_About this task_
Reproduce, exactly and in full, only the lines below from the one containing "year - when all the beautiful flowers" through the one containing "snowdrops and hyacinths - it's such a".

_Exercise inputs_
=== Begin Enclosure ===

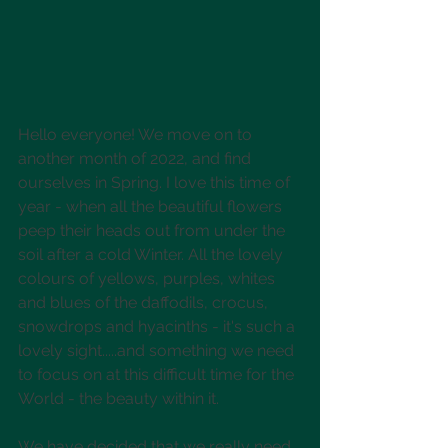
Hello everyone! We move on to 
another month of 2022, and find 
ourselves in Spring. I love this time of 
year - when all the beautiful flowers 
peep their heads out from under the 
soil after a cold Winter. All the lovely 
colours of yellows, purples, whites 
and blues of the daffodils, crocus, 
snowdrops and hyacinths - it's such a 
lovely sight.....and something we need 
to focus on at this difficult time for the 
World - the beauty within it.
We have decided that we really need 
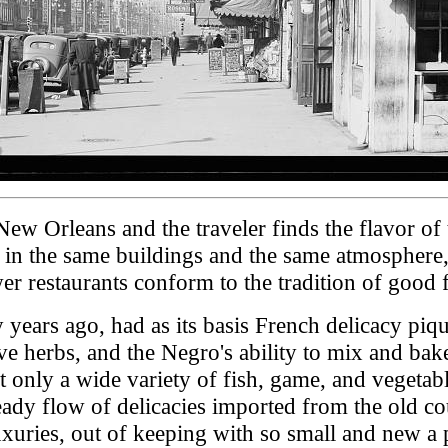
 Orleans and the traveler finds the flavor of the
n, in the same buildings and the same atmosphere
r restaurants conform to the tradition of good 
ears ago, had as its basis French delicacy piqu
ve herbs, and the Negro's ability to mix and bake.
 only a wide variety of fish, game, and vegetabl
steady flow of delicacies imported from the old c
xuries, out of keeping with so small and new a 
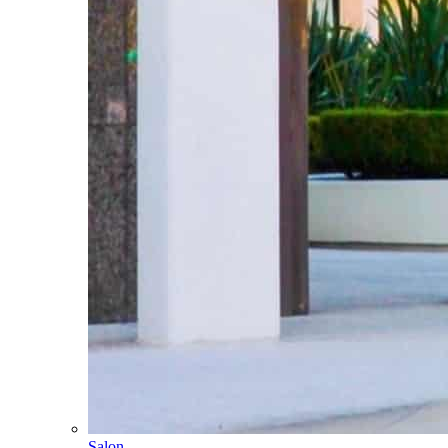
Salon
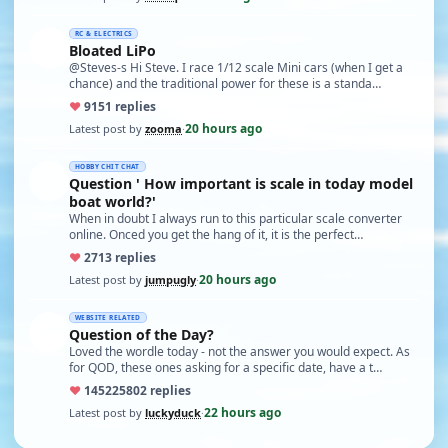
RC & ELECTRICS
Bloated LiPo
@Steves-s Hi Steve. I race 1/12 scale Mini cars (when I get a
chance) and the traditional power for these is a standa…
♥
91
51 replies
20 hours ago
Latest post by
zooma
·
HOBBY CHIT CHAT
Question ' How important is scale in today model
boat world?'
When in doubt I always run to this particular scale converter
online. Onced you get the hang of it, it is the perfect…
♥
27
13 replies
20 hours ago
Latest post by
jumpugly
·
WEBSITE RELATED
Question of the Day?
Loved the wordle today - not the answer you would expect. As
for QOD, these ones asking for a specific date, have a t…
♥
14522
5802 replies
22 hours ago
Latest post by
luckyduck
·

=== End Enclosure ===
=== Begin Enclosure ===

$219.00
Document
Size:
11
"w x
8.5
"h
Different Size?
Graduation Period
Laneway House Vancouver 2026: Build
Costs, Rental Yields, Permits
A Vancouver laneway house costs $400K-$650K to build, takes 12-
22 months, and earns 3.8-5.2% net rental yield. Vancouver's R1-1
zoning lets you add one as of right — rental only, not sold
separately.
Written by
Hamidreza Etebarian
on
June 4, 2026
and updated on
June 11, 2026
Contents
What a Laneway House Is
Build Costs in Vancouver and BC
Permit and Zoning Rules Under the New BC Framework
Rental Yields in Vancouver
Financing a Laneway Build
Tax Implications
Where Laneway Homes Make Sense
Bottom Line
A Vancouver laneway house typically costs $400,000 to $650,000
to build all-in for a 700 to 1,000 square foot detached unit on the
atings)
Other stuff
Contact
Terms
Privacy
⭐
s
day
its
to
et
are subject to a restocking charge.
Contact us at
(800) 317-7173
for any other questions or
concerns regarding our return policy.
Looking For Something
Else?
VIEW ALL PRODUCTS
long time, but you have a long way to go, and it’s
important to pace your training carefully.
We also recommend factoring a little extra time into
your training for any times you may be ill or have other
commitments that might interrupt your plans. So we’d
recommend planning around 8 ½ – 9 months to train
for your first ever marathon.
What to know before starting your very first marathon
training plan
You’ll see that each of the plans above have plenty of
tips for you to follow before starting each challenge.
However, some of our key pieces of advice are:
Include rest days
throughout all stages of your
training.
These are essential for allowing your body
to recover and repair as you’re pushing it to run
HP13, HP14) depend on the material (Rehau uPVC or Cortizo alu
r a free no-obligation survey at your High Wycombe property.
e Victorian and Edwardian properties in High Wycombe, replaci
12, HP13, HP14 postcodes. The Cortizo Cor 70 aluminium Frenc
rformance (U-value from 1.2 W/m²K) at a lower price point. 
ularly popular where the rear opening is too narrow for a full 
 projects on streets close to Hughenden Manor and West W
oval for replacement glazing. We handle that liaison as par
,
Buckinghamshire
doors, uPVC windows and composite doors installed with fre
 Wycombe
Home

=== End Enclosure ===

_Expected output_
year - when all the beautiful flowers 
peep their heads out from under the 
soil after a cold Winter. All the lovely 
colours of yellows, purples, whites 
and blues of the daffodils, crocus, 
snowdrops and hyacinths - it's such a 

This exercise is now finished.